Un urlo lacerante che durò parecchi secondi, mandato dalla piccola sirena, risuonò per l’aria, ripercuotendosi contro la collinetta.
I due cacciatori affrettarono il passo ed in pochi istanti raggiunsero l’automobile, la quale si era arrestata dinanzi ad un bastione di neve.
Erano due giovani di forme vigorose, con barbe appena nascenti, gli occhi azzurri ed i capelli biondi, distintivi delle razze nordiche.
— Buon giorno, signori, — disse il più attempato dei due, portandosi una mano al cappuccio di pelle d’orso che lo riparava per bene dai grandi freddi e dai venti taglienti del settentrione. — Come mai vi ritroviamo qui, mentre quattro giorni fa eravate sulle coste del Labrador? —
Il canadese, udendo quelle parole, aveva fatto un soprassalto.
— Buon giorno giovanotti, — si affrettò a rispondere poi. — Siete cacciatori della Compagnia?
— Sì, signore, del forte Churchill.
— E siete ben sicuri di averci incontrati ancora? —
I due cacciatori si guardarono l’un l’altro, poi il primo riprese:
— Sicuri proprio no, ma noi abbiamo veduto passare una macchina simile alla vostra ad un miglio appena dalla costa della baia, sulla terra del Labrador.
— Proprio precisa?
— No, perchè non aveva dietro di sè una vettura.
— Chi la montava?
— Tre uomini.
— Avete parlato con loro?
— Non ne abbiamo avuto il tempo, e poi correva a gran velocità in mezzo alla bufera di neve che spazzava allora tutto il Labrador.
— E quando l’avete veduta quella macchina?
— Quattro giorni fa.
— Avevate attraversato la baia?
— Sì, per cacciare le lontre, e non siamo sbarcati che tre o quattro ore fa, lasciando la nostra scialuppa sulla spiaggia, entro una caverna ove potrà sfidare tutte le nevicate.
— Non poteva essere che l’automobile di quel bisonte di Tarpon, — disse Walter. — Ci si è messo d’impegno anche lui.
— Non poteva fare diversamente, — rispose il canadese. — Ero certo che avrebbe presa la via del Labrador per raggiungere poi gli stabilimenti danesi della Groenlandia.
C’incontreremo al Polo, se riuscirà ad arrivarci.
— Io spero di no, signor Gastone.
— Chi lo sa? Per nostro conto faremo il possibile per giungervi. —
Si rivolse ai due cacciatori i quali aspettavano pazientemente che quel dialogo terminasse, e chiese loro:
— Tornavate verso il forte?
— Sì, signore, — rispose il più attempato dei due. — La stagione della caccia è finita e non sarebbe prudente battere ora le grandi pianure.
Comincia lo svernamento anche pei cacciatori della Compagnia.
— Avete carico?
— Sette pelli di lontra che non varranno meno di mille dollari, signore.
— Quanto distiamo dal forte?
— Una sessantina di miglia.
— Ed i mooses li avete mancati?
— Erano troppo lontani, signore.

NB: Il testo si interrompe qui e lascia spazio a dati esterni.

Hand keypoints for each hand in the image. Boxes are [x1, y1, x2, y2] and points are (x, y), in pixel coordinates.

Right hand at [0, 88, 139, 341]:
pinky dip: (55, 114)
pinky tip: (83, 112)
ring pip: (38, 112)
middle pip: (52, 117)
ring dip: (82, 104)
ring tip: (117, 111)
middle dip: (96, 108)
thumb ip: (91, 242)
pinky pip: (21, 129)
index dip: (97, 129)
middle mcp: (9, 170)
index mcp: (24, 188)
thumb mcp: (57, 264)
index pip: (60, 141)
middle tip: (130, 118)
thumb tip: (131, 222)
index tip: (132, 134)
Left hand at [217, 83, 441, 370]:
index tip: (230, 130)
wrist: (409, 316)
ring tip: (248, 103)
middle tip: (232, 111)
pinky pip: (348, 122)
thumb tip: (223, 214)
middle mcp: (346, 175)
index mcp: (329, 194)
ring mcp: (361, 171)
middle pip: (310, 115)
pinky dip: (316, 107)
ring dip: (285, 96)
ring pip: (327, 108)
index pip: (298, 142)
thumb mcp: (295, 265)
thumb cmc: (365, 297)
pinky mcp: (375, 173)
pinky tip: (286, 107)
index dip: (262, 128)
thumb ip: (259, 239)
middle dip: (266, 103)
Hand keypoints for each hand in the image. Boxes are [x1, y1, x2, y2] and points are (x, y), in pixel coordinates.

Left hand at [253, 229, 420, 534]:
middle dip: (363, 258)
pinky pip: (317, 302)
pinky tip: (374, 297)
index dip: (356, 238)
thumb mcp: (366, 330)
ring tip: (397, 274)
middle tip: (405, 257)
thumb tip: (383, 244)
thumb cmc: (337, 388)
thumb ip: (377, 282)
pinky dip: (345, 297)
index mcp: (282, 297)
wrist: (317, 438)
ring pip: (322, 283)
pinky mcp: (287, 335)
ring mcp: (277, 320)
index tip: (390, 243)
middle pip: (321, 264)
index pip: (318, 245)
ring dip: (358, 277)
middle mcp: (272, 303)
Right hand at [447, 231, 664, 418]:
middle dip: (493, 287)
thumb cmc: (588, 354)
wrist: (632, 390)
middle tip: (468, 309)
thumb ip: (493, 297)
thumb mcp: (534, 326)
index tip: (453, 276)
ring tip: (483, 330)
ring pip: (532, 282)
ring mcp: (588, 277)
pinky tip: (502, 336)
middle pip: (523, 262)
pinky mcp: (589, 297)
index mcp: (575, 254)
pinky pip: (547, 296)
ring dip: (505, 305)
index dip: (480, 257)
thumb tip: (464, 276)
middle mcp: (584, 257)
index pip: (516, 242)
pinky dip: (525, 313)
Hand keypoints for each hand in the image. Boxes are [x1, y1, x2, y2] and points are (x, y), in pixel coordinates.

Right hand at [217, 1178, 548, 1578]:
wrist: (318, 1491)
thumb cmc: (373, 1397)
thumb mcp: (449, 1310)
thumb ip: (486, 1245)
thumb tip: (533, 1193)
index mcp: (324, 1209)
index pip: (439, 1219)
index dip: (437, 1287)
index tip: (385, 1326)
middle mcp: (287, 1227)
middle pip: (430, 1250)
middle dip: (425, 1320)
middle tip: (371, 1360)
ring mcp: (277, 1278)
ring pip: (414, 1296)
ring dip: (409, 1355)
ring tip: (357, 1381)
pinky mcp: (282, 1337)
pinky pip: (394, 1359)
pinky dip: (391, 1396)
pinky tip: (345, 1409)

D’altronde la loro pelle non vale gran che.
— Andate a prendere le vostre pelli di lontra e salite con noi. In un paio d’ore saremo al forte.

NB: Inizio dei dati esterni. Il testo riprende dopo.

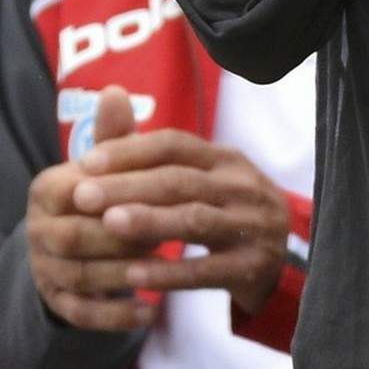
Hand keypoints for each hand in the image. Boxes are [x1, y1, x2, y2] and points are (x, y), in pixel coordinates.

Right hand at [27, 87, 157, 330]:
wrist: (75, 242)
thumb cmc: (100, 193)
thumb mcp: (106, 164)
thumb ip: (114, 135)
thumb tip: (115, 90)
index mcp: (46, 189)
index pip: (76, 192)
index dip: (114, 196)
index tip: (154, 196)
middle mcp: (36, 230)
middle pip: (75, 237)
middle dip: (120, 238)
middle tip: (165, 237)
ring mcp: (42, 269)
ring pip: (81, 276)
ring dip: (123, 276)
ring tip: (165, 273)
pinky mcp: (55, 302)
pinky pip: (82, 314)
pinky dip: (116, 316)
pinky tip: (151, 311)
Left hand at [71, 122, 290, 316]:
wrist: (286, 258)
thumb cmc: (225, 210)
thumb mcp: (199, 178)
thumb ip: (149, 150)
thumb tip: (108, 92)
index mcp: (225, 159)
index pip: (175, 145)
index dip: (131, 150)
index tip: (86, 162)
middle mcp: (241, 186)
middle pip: (180, 180)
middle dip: (128, 186)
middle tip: (82, 196)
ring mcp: (251, 226)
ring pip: (194, 219)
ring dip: (148, 221)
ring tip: (107, 225)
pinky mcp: (252, 266)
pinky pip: (206, 270)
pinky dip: (168, 273)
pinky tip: (133, 276)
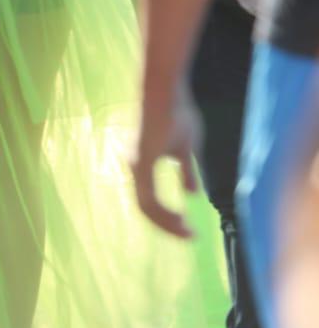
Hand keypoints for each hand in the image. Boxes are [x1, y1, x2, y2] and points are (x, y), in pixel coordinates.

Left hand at [131, 86, 202, 238]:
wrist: (167, 92)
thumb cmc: (176, 115)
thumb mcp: (185, 149)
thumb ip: (185, 172)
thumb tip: (191, 194)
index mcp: (143, 165)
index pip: (149, 201)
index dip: (167, 217)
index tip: (188, 228)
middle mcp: (135, 168)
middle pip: (146, 208)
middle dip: (167, 225)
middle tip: (189, 236)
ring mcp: (136, 165)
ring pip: (146, 206)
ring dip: (167, 223)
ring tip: (187, 231)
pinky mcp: (141, 161)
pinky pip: (148, 196)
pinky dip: (163, 211)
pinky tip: (180, 218)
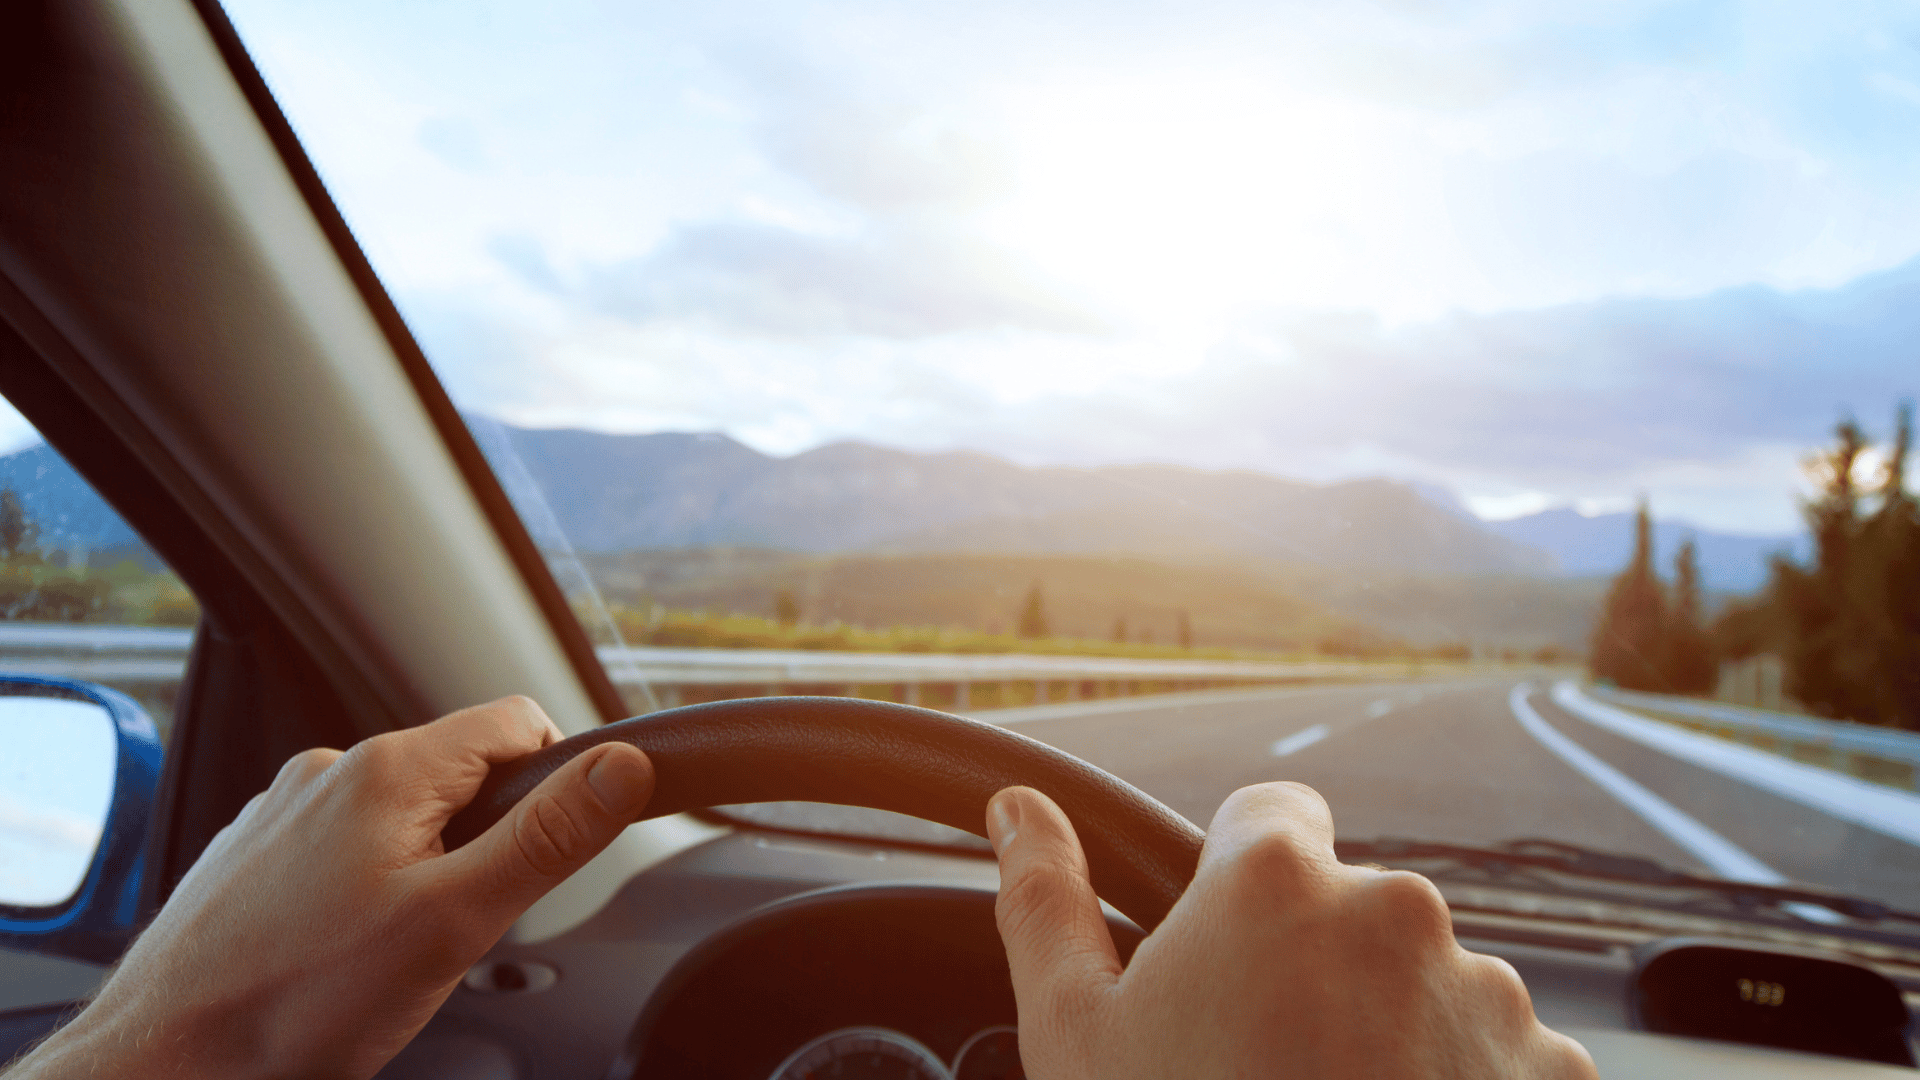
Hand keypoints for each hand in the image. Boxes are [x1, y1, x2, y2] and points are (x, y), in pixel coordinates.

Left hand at [11, 696, 653, 1079]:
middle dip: (485, 841)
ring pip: (400, 817)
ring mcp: (283, 813)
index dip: (558, 779)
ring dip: (423, 869)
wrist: (162, 1063)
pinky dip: (362, 890)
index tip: (550, 849)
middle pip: (460, 774)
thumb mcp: (456, 922)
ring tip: (390, 952)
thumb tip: (624, 767)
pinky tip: (337, 953)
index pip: (518, 722)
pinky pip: (341, 850)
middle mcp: (329, 772)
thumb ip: (548, 838)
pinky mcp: (252, 856)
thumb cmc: (294, 1003)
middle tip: (458, 926)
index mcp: (387, 769)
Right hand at [986, 782, 1596, 1078]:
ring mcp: (1489, 994)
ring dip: (1390, 1032)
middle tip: (1259, 1065)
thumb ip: (1045, 902)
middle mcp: (1397, 912)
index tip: (1224, 953)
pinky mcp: (1555, 1072)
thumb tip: (1020, 809)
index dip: (1238, 879)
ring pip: (1426, 983)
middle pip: (1349, 908)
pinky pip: (1496, 1056)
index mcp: (1276, 880)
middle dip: (1314, 967)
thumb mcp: (1076, 1038)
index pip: (1271, 812)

— Che macchine meravigliose s’inventano oggi!... — esclamò il cacciatore. — Grazie, signore, siamo con voi. —
Cinque minuti dopo il treno riprendeva la sua corsa verso il settentrione, costeggiando la baia d’Hudson, e due ore più tardi giungeva dinanzi al forte di Churchill, il più settentrionale che la Compagnia abbia fondato su quelle sterminate plaghe spazzate dagli uragani polari.